Airtel PVR Mobile Ticketing Application – Unsafe?

A few months back, Airtel in association with PVR Cinemas had brought out the Airtel PVR Mobile Ticketing App for allowing Airtel users to view schedules and book tickets using their cellphone. I’ve been using this for some time, and I must admit that it’s pretty useful. One GPRS stream later, I’ve got the data a want. Before I continue on the main topic, a short review…

My rating of the Airtel PVR Mobile Ticketing Application: 6 / 10
The Airtel PVR Mobile Ticketing Application is a pretty useful tool for keeping yourself updated with movie info. For English movies at least, you can read the the official publicity blurb. The movie info thing never has any synopsis to show for Hindi movies. And it does pretty funny things at times. Say, if there’s a really bad movie, say like, Primeval, then it doesn’t show any movie info, except for genre which is invariably given as ‘3D’, language as ‘Bangla’ (I can visualize Satyajit rolling around fitfully in his grave), and 2-3 members of the cast under ‘Synopsis’. Also, although on the date list they present you options for 7 days, in reality you can only book 3 days in advance. That’s it. Want to book a Friday premiere on Wednesday? Why bother, PVR thinks. Because you can’t. And of course, it’s insecure.

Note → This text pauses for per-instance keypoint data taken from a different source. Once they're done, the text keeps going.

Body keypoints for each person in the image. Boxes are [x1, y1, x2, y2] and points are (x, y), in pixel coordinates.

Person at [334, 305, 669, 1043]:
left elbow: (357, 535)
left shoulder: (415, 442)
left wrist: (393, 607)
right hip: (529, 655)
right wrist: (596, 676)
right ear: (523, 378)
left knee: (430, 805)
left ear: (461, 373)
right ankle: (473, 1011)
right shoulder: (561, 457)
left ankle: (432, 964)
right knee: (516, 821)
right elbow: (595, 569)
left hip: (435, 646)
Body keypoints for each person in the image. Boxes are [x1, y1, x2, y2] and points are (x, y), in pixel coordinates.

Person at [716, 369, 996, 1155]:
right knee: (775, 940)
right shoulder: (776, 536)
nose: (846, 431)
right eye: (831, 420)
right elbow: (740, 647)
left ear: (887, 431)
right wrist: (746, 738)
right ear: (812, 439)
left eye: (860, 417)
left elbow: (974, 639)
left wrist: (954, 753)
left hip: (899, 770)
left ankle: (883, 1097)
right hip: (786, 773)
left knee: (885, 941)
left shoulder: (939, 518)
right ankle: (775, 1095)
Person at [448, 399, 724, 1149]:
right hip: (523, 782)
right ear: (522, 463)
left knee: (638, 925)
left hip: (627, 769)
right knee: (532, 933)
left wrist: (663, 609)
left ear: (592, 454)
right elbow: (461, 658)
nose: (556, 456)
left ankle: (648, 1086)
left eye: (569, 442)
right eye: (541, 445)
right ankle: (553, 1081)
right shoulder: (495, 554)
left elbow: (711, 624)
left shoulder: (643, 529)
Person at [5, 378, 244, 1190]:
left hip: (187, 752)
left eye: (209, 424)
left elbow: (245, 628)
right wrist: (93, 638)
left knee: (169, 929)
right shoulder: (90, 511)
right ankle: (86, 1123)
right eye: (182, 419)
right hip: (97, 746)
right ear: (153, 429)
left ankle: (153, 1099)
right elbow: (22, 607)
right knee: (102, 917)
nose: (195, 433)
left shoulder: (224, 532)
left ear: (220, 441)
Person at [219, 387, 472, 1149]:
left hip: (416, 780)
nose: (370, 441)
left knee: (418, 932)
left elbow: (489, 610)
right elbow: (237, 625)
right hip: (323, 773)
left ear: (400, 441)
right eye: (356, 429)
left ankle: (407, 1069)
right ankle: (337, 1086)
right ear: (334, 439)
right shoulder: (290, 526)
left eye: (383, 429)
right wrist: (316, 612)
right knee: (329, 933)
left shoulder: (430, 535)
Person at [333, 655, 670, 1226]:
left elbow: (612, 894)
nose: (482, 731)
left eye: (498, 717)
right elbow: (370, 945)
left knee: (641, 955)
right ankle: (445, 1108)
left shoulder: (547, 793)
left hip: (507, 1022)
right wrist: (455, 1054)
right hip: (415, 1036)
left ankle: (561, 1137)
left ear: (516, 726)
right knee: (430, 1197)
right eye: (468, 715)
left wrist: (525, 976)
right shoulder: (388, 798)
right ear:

All very good, I say, allow people to browse and buy tickets easily. What I hate about it (and I know this for a long time – noticed it pretty early) is that the connection over which your credit card details are sent is INSECURE. Yes folks, if on the payment page on your app you look carefully at screen which allows you to enter you credit card number, your phone will show an insecure connection sign.

All this very bad, but you know what’s worse? Airtel / PVR is trying to con everyone into thinking otherwise. If you look at the app’s FAQ section, under Security, it claims ‘Yes, the payment transaction is secured using HTTPS and PKI, similar to you PC browser’. On your computer when you make a transaction, whenever there’s a secure connection what happens is that your data is encrypted before being sent out, so that even if it is intercepted it is basically useless for the thief. When you go to the payment page on the PVR app though, what it does is that it puts an image file of a lock at the top right corner of the screen to make you think that the connection is secure. But if you look at the phone’s own icon, it will show an insecure connection, with an unlocked symbol. This means that all the data, including your card number and the CVV number are simply sent as number which if intercepted only needs to be opened in a text editor to be read, and then misused.

My point is that yes, it’s a far shot that anyone will be sitting under that tree outside your window with high tech equipment to read the plaintext data your phone is transferring, but the point is that your data IS insecure. Theoretically, one could simply siphon off the data at the Airtel end of the connection simply because it’s not encrypted. And over that, Airtel / PVR are lying about how secure the application is too. These companies always talk of following ‘world class standards’ et al, and yet they resort to things like these. Airtel and PVR should take greater care of such financial details of their customers, for their own good, and for instilling confidence in e-commerce in general.

Disclaimer: This post only discusses a possible flaw which may or may not exist. Maybe the test phone had a problem, or HTTPS isn’t supported in India because we don’t get a security module. Use and interpret this information on your own. My phone didn’t show a secure connection, that’s all I want to say.